Exercise. Find the line with "left front paw: (966, 1069)" and the line with "left knee: (1202, 836)" in the entries below; output exactly those two lines, every line between them, and no others.

Data records Start Marker

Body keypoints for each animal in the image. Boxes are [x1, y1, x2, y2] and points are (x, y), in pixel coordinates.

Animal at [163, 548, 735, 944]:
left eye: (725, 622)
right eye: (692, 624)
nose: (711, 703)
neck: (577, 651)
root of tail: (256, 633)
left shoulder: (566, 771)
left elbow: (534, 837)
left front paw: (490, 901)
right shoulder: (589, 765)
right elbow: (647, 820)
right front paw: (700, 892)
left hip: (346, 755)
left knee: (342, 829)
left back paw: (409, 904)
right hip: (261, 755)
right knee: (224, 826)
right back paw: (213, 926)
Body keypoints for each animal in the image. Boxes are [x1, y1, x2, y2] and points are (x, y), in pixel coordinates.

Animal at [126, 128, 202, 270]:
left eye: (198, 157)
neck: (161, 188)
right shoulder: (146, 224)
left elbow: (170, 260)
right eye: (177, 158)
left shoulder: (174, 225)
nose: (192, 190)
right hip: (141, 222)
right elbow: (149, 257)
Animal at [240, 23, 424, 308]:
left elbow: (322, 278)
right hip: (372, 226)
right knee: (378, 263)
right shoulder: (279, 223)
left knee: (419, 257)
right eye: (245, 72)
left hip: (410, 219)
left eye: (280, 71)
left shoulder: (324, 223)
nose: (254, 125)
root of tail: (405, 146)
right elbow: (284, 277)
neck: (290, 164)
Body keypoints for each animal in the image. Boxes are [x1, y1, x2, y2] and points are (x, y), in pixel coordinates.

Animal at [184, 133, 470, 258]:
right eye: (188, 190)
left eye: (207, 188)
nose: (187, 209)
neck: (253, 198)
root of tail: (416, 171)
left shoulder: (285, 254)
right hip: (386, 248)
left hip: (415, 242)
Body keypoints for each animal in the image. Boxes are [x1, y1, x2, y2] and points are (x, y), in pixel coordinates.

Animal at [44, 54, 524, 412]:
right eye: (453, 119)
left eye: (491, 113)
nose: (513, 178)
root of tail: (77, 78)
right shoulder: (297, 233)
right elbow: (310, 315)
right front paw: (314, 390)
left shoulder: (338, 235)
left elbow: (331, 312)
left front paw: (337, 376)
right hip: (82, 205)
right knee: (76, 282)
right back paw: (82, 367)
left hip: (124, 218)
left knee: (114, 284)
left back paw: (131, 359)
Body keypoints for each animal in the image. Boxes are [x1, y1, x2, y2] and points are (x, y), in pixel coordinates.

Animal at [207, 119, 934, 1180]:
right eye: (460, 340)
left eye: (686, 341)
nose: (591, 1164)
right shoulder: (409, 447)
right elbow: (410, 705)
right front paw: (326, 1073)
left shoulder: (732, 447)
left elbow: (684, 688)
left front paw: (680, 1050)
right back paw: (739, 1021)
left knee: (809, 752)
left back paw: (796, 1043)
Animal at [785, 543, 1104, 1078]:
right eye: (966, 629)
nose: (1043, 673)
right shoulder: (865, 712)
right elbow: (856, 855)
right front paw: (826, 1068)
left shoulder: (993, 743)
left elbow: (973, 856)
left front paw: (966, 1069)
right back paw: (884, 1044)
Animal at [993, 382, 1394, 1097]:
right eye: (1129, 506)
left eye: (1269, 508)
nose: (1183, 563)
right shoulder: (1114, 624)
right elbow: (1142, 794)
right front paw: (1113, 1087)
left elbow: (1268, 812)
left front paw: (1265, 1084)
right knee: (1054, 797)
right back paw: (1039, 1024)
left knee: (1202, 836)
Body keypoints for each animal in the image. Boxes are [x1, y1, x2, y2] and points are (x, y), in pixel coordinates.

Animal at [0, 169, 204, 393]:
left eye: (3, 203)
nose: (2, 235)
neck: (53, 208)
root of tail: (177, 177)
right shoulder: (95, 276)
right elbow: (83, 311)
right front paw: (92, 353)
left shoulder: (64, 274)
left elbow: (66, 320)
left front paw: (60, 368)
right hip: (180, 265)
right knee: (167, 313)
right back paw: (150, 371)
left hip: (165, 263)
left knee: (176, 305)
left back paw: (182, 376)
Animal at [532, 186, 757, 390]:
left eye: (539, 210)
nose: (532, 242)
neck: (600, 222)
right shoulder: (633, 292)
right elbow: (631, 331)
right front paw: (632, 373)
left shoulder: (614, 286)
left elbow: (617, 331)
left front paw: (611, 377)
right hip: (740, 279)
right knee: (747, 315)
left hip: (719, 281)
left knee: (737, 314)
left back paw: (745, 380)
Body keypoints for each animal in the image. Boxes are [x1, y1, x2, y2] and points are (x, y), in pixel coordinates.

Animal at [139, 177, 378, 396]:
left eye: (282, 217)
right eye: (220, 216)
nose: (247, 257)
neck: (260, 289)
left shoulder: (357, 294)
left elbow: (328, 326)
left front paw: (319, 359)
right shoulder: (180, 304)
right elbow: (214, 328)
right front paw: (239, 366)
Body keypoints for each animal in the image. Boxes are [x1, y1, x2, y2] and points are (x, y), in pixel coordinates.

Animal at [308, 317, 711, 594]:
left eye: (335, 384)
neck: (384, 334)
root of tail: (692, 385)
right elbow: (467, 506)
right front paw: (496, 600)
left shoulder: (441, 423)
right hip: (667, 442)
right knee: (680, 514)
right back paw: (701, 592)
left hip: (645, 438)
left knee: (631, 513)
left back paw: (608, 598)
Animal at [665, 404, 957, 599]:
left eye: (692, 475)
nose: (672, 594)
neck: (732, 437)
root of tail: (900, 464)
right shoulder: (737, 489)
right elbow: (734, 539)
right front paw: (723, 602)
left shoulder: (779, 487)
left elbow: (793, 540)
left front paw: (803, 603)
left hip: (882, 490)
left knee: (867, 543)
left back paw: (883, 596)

Data records End Marker

Exercise answer.
left front paw: (966, 1069)
right back paw: (884, 1044)
Animal at [993, 382, 1394, 1097]:
right eye: (1129, 506)
left eye: (1269, 508)
nose: (1183, 563)
right shoulder: (1114, 624)
right elbow: (1142, 794)
right front paw: (1113, 1087)
left elbow: (1268, 812)
left front paw: (1265, 1084)
right knee: (1054, 797)
right back paw: (1039, 1024)
left knee: (1202, 836)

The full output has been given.